– Да, – без особой охоты согласилась она, – я – Эстер Эрджайл. Однако мой отец не принимает людей без предварительной договоренности. Напишите ему.
– Я приехал издалека…
Слова эти не тронули ее.
– Так все говорят. Но я надеялась, что мир наконец избавился от этой привычки. – И полным обвинения тоном продолжила: – Надо полагать, вы – репортер?
– Нет-нет, ничего подобного.
Явно не веря, она смотрела на него подозрительным взглядом.
– Ну и чего же вам нужно в таком случае?
За ее спиной в прихожей Калгари заметил другое лицо… пресное, невыразительное. Описывая, он уподобил бы физиономию этой женщины средних лет блину, к верхней части которого прилепился завиток седеющих светлых волос. Особа эта, выжидая, застыла за спиной девушки подобно притаившемуся, но внимательному дракону.
– Мое дело касается вашего брата, мисс Эрджайл.
Эстер резко вздохнула и недоверчивым тоном спросила:
– Майкла?
– Нет, вашего брата Джека.
Она взорвалась:
– Так я и знала! Я знала, что вы явились по поводу Джеко! Ну почему вы не можете оставить нас в покое? Все закончено и забыто. Зачем продолжать?
– Однако полной уверенности в том, что все действительно кончено, никогда не бывает.
– Но здесь-то все действительно кончено! Джеко мертв. Или вы способны оживить его? История дописана. И если вы не журналист, значит, вы доктор, психолог или кто-нибудь в этом роде… Пожалуйста, уходите. Моего отца нельзя беспокоить. Он занят.

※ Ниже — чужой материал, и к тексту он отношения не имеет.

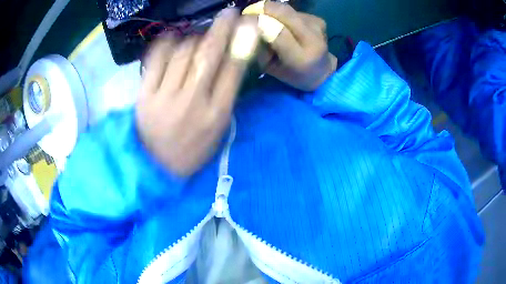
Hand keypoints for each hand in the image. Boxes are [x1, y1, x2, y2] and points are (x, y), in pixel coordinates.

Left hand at [136, 9, 258, 176]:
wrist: (156, 168)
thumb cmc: (192, 151)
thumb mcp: (218, 129)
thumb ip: (225, 96)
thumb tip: (230, 61)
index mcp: (216, 114)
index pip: (234, 68)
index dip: (243, 41)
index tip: (249, 23)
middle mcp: (193, 101)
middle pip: (209, 54)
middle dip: (222, 27)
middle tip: (229, 12)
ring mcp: (165, 96)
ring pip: (183, 52)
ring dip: (195, 37)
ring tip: (198, 35)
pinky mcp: (144, 95)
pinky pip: (156, 59)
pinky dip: (167, 43)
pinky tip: (173, 39)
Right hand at [246, 1, 336, 90]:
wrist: (322, 71)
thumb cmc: (292, 73)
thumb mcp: (271, 68)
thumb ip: (259, 49)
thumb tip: (248, 25)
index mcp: (300, 59)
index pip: (277, 33)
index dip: (259, 21)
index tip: (243, 18)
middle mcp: (314, 40)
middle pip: (284, 13)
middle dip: (262, 8)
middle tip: (249, 12)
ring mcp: (318, 27)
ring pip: (286, 9)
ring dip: (272, 12)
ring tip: (266, 20)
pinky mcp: (318, 20)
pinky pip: (293, 11)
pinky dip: (282, 14)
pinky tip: (282, 23)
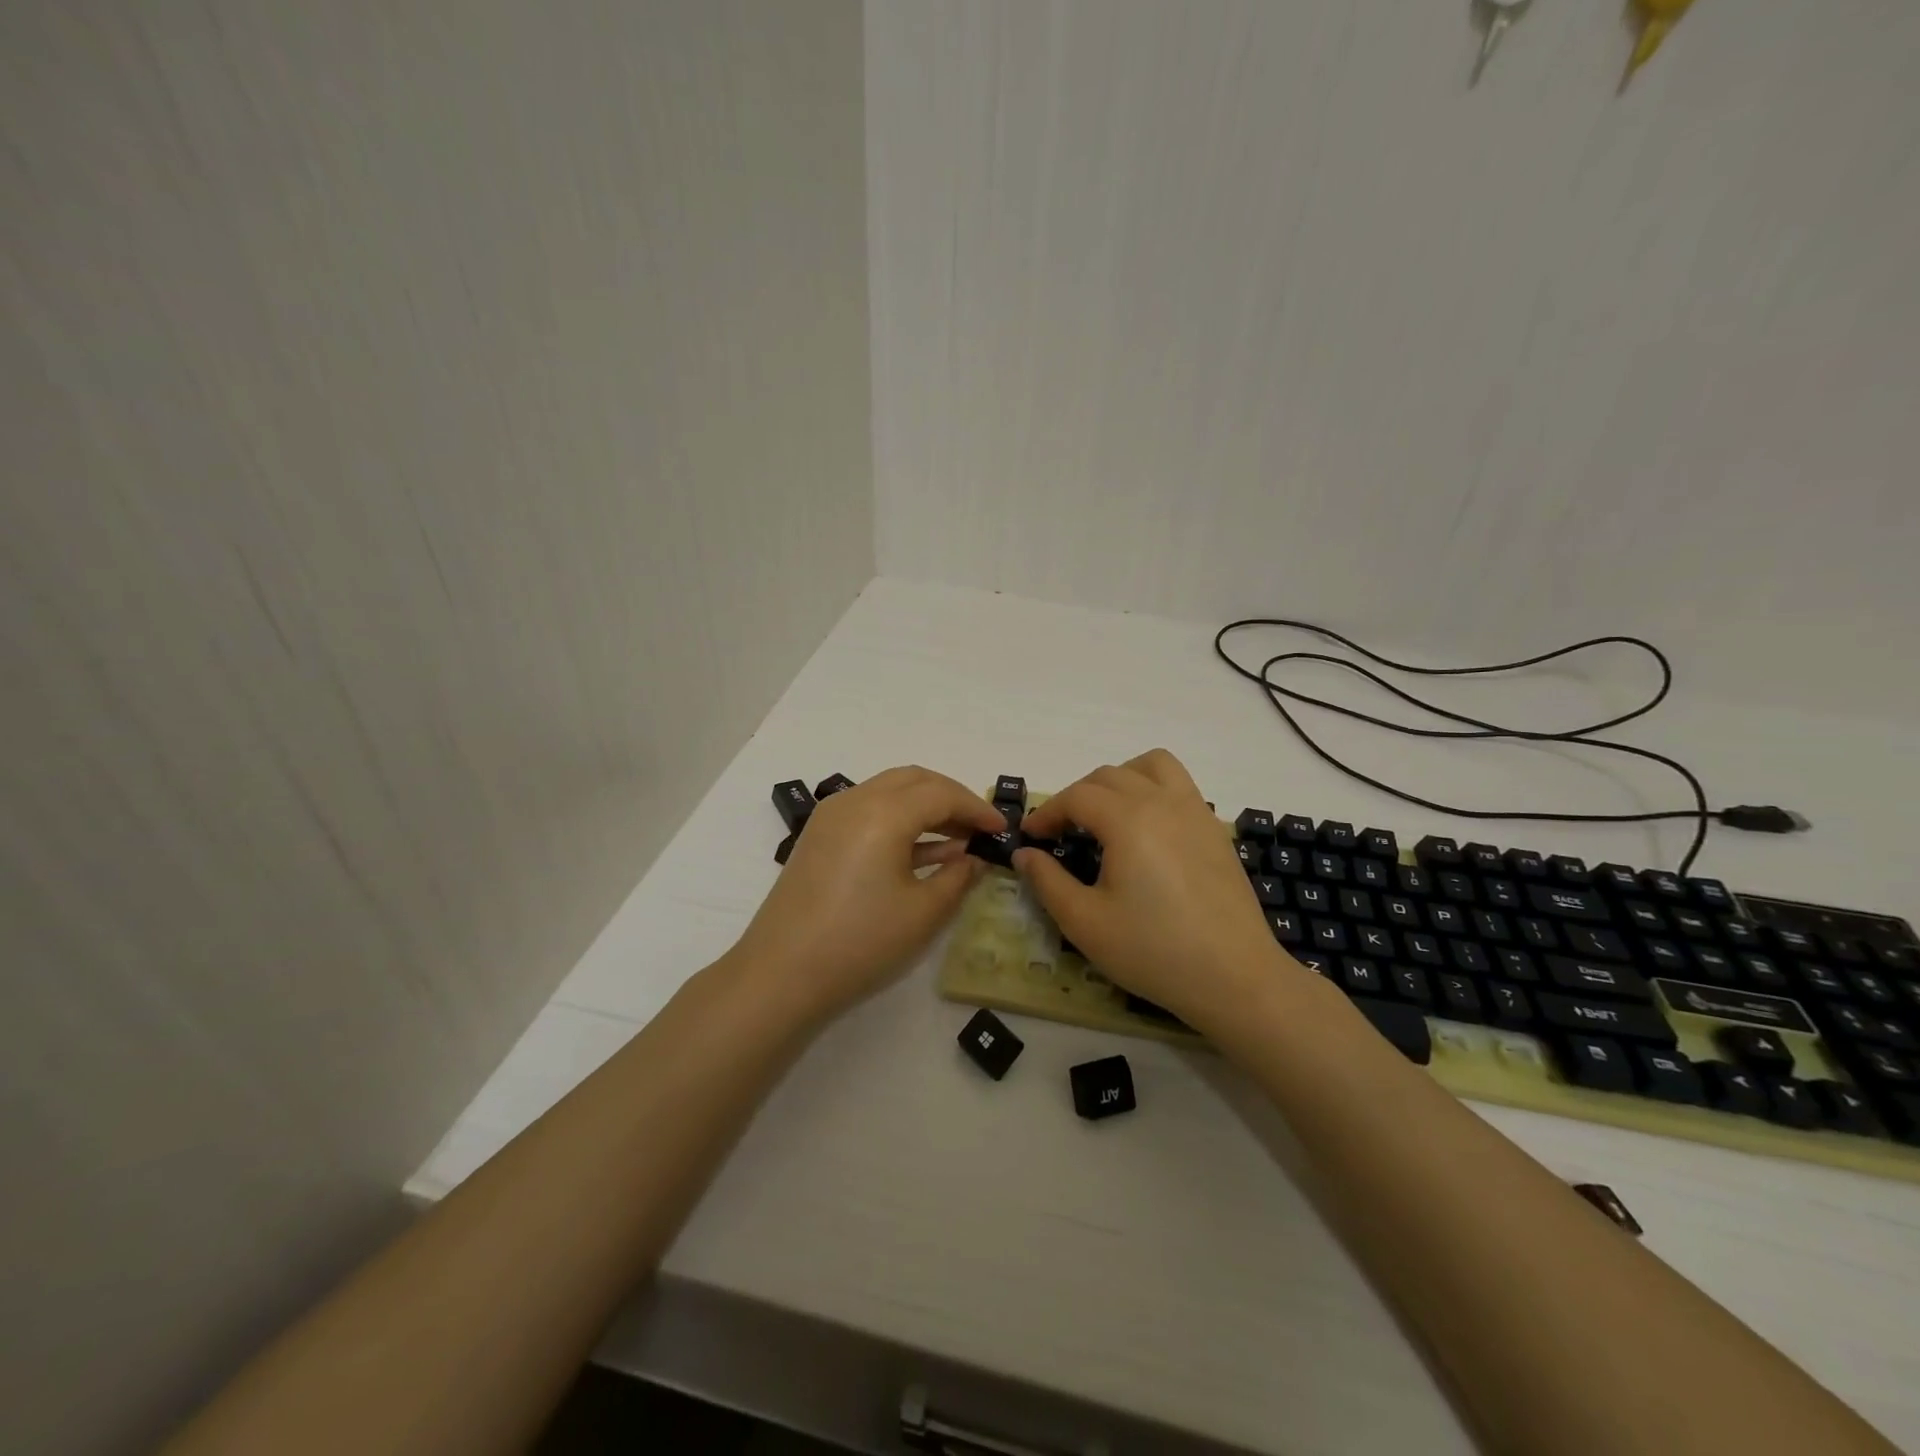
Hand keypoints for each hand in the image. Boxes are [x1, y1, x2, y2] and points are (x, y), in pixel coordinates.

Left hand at [730, 766, 1005, 1023]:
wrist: (781, 974)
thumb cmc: (861, 942)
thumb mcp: (924, 913)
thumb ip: (958, 877)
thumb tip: (974, 858)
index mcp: (883, 812)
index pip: (941, 793)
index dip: (976, 808)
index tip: (1001, 829)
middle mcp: (855, 800)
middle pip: (913, 780)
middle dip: (951, 797)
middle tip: (979, 826)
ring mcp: (831, 817)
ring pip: (888, 792)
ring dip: (924, 807)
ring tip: (957, 839)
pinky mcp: (819, 837)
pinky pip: (868, 812)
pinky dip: (899, 821)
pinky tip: (922, 851)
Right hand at [1014, 750, 1295, 1028]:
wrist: (1234, 977)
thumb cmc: (1153, 951)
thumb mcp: (1085, 922)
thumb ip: (1047, 881)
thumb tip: (1025, 854)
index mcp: (1128, 820)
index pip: (1076, 796)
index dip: (1047, 812)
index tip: (1031, 837)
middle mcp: (1162, 801)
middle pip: (1108, 776)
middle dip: (1075, 797)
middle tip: (1060, 833)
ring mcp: (1195, 811)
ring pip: (1151, 766)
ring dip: (1119, 778)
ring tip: (1106, 814)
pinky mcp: (1214, 829)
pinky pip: (1179, 785)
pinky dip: (1153, 789)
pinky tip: (1146, 831)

Девушка снова начала закрывать дверь. Торопливым движением Калгари сделал то, с чего ему следовало бы начать разговор: он извлек из кармана письмо и протянул ей.
– У меня письмо к нему – от мистера Маршалла.
Эстер отступила. Пальцы ее с сомнением взяли конверт. Она с нерешительностью произнесла:
– От мистера Маршалла… из Лондона?
К ней вдруг присоединилась таившаяся за спиной женщина средних лет, таившаяся в недрах прихожей. Она с подозрением уставилась на Калгари, и взгляд ее напомнил ему заморские монастыри. Конечно же, такое лицо могло принадлежать только монахине! Оно требовало накрахмаленного чепца, или как там он у них зовется, плотно охватывающего лицо, черного облачения и вуали. Это было лицо не созерцательницы, но послушницы, с подозрением разглядывающей вас через приоткрытую щель, прежде чем без особой охоты впустить и проводить в приемную или к самой преподобной матери.